'Chaotic' youth job scheme failing to deliver, MPs say

PlumberImage source, Getty Images
Image caption,

The Kickstart programme was launched to help young people into work

A £1.9bn scheme to help young people into work is helping far fewer than hoped, a committee of MPs has warned.

The Public Accounts Committee (PAC) said it supported the intention of targeted help for young workers during the pandemic but the £1.9bn "emergency intervention" Kickstart scheme has supported far fewer than predicted.

"Early delivery was chaotic," the MPs said in their report on Friday.

The government said the policy had helped 130,000 young people into work.

The Department for Work and Pensions (DWP) now forecasts that Kickstart will support 168,000 young people, fewer than the original prediction of 250,000, the report said.

The programme, which launched in September 2020, targets young people at risk of long-term unemployment.

The report said the DWP "neglected to put in place basic management information that would be expected for a multi-billion-pound grant programme".

The economic hit of Covid to young people was not as bad first predicted. However, the report found the DWP does not know why many young people who signed up for Universal Credit early in the pandemic have not since come off the benefit and into Kickstart jobs.
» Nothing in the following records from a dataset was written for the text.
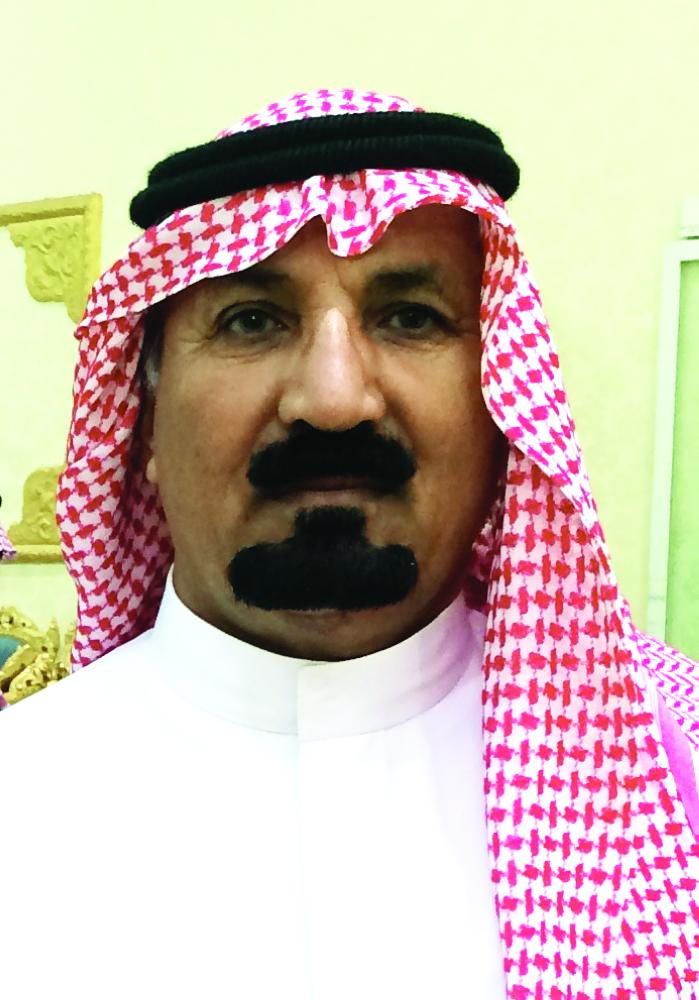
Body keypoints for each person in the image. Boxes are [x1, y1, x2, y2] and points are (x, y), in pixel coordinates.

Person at [1, 88, 697, 999]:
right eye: (251, 320)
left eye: (410, 318)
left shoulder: (673, 757)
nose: (333, 399)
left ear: (503, 409)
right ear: (142, 425)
Dame Meg Hillier, chair of the PAC, said: "There are very unfortunate similarities across government's Covid response schemes: rushed implementation and too little track kept of whether a scheme was delivering what it promises - even given the unprecedented pressures at the start of the pandemic.

"In this case the department simply has no idea whether this scheme was worth the money, not least because it has little idea what was delivered for it," she said.
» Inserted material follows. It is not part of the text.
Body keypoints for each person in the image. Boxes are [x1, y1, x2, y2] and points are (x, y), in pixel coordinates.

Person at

The report recommended the government try to claw back the scheme's £1,500 employment support costs where the employer has not used the money as it should have.

Image source, Getty Images
Image caption,

The PAC report said the programme will likely only place 168,000 people between ages 16 and 24 into job roles

What is Kickstart?

Under the Kickstart scheme, businesses apply to the DWP to create Kickstart places, which are then vetted for suitability.
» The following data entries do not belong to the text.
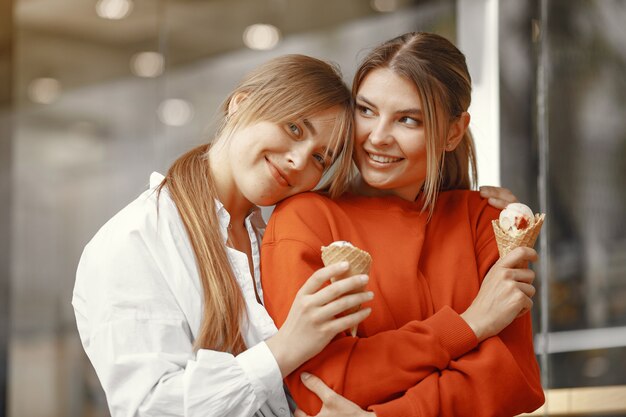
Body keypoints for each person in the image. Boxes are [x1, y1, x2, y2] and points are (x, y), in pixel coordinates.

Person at [72, 54, 376, 417]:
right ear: (241, 104)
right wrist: (286, 346)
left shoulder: (276, 241)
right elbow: (151, 407)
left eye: (320, 159)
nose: (298, 161)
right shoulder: (135, 239)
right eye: (294, 128)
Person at [260, 33, 545, 417]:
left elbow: (511, 379)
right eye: (366, 111)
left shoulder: (485, 220)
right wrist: (470, 325)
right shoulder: (305, 219)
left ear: (453, 132)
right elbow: (326, 386)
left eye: (407, 119)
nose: (377, 137)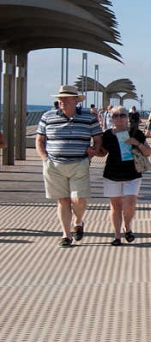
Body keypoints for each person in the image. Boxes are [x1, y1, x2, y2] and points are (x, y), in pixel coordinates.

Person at [36, 85, 102, 247]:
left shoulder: (88, 118)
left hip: (79, 163)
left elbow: (98, 138)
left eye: (66, 98)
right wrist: (45, 159)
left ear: (75, 101)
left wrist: (94, 150)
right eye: (60, 99)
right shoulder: (47, 116)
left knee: (78, 199)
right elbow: (40, 140)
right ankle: (66, 235)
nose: (62, 101)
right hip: (54, 164)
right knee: (63, 201)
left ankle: (78, 222)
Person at [95, 107, 151, 244]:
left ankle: (127, 227)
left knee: (130, 204)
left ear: (127, 117)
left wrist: (136, 143)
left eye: (122, 115)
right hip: (112, 174)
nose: (118, 118)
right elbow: (103, 152)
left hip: (132, 174)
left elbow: (148, 152)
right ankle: (117, 236)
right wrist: (92, 151)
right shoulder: (107, 135)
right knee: (115, 206)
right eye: (115, 116)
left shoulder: (135, 133)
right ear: (111, 118)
People aged between 16 and 24 who are on Universal Credit are matched to roles by their job centre work coaches.

They are then interviewed by the prospective employer, which decides whether to give them a role.

For each successful placement, the government covers the national minimum wage for a six-month period, at 25 hours per week.

A further £1,500 grant is available per placement to help cover set-up costs and assist in developing skills.

'Categorically delivered'

A government spokesperson said Kickstart had "categorically delivered".

"It has given more than 130,000 young people opportunities to work, earn and improve their prospects. It responded to extraordinary circumstances at unprecedented pace, as part of the wider Plan for Jobs which has defied forecasts of unemployment rising to 12% - the headline rate is actually 4.1%," they said.

"We will consider the PAC's conclusions as we continue our mission to get people into work so they can take home more money," they added.

More than one year since the scheme was launched, with "stronger than expected economic growth", the DWP is now forecasting that Kickstart will support far fewer young people than envisaged - 168,000 compared with the original prediction of 250,000 - and will cost £1.26bn.

While this scheme was supposed to provide specific help during the pandemic, it could have solved a much longer-running problem - finding a route back into work for young people who've been unemployed for ages, in fact some may never have worked at all.

Instead, what the committee's report suggests is a spending splurge, with little help or guidance to employers, no way of measuring success, and no way of seeing that the right young people were recruited.

At a moment in the pandemic when the government's purse-strings were loosened for all the right reasons this scheme should have had a lasting legacy of bringing left-behind young people into the world of world.

This report suggests an open goal has been bungled. An expensive price tag and little to show for it.